Eight weeks in 2020, every dial on the dashboard moved at once. Five years on, none of the lines are where they were in February.

This is the U.S. economy in February 2020.

Unemployment is at 3.5 percent — the lowest in fifty years. Consumer prices are creeping up at a touch under two percent a year. The 10-year Treasury yields about 1.5 percent. Nothing on this chart is moving.

This is the last month it will look like this.

Eight weeks later, unemployment is 14.8 percent.

The 2008 financial crisis took two years to drive the same line from 5 percent to 10. COVID did 3.5 to 14.8 in two months.

The unemployment vertical wasn't even the most extreme.

The 10-year Treasury yield collapsed from 1.5 percent to 0.5 — a generational low, set during what was supposed to be a temporary shock. GDP fell from $21.9 trillion to $20.0 trillion in a single quarter, the worst annualized contraction since the Great Depression.

The signature of COVID, on this chart, isn't any one line. It's that every line moved at once.

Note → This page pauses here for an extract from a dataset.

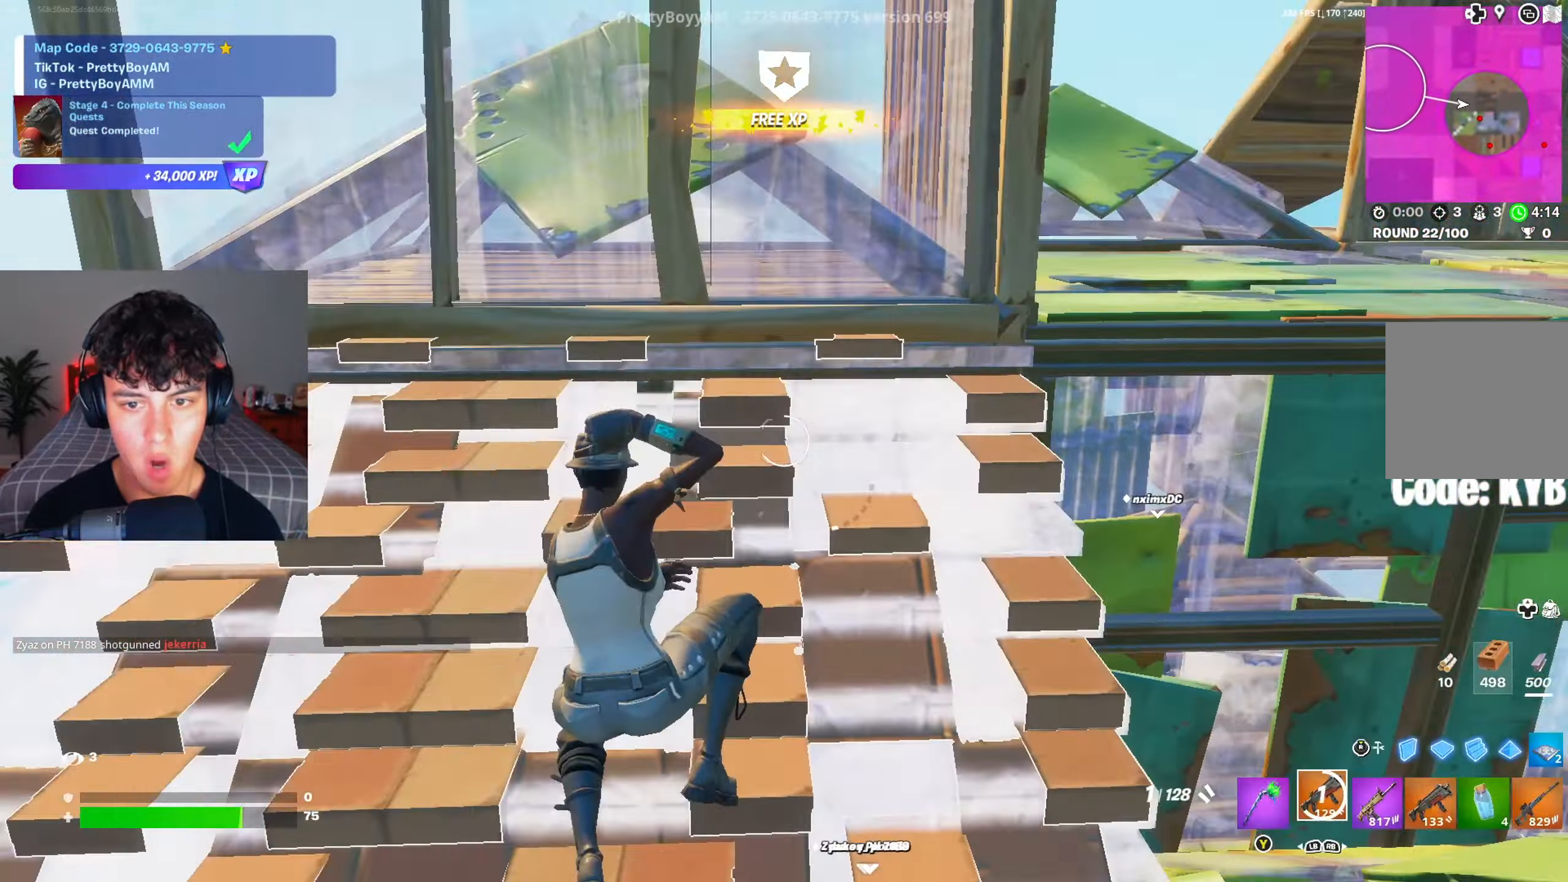
{"buttons": ["R2", "L3"], "left_stick": "up-right", "right_stick": "right", "events": [[200, "right_stick", "up-right"], [317, "left_stick", "up-right"], [350, "right_stick", "up-left"], [417, "L3", "down"], [417, "right_stick", "center"], [467, "R2", "down"], [467, "right_stick", "right"]]}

Now look at what happened next.

Unemployment crossed back under 5 percent in September 2021 — seventeen months after its peak. The same recovery, after 2008, had taken six years.

There is room to argue about whether the cost was worth it. There is no room to argue about the speed.

Then prices started moving.

Year-over-year inflation crossed 4 percent in April 2021, after a decade in which it had barely touched three. By June 2022 it hit 9.0 percent.

The pandemic stimulus had pulled forward demand, supply chains were broken, and the trillions injected to soften the unemployment shock had to find somewhere to spend themselves. A generation of Americans were learning, in real time, what inflation actually feels like.

The bond market noticed.

The 10-year Treasury, which had bottomed at 0.5 percent in August 2020, hit 5.0 percent in October 2023 — a ten-fold rise in three years. The cost of a mortgage doubled. The cost of corporate debt rose. The cost of governments financing their deficits rose.

This is what monetary tightening looks like in a chart.

Today is May 2026. Five years on from the worst of it.

Unemployment sits at 4.3 percent — higher than the pre-COVID floor, but lower than at any point in the half-century before 2018. Inflation came down to under three percent in early 2026, and has been quietly re-accelerating since: the April reading was 4.0. The 10-year yield has settled around 4.5 percent — three times its pre-COVID level, and within touching distance of its 2023 peak.

None of these lines are where they were in February 2020. None of them, perhaps, ever will be.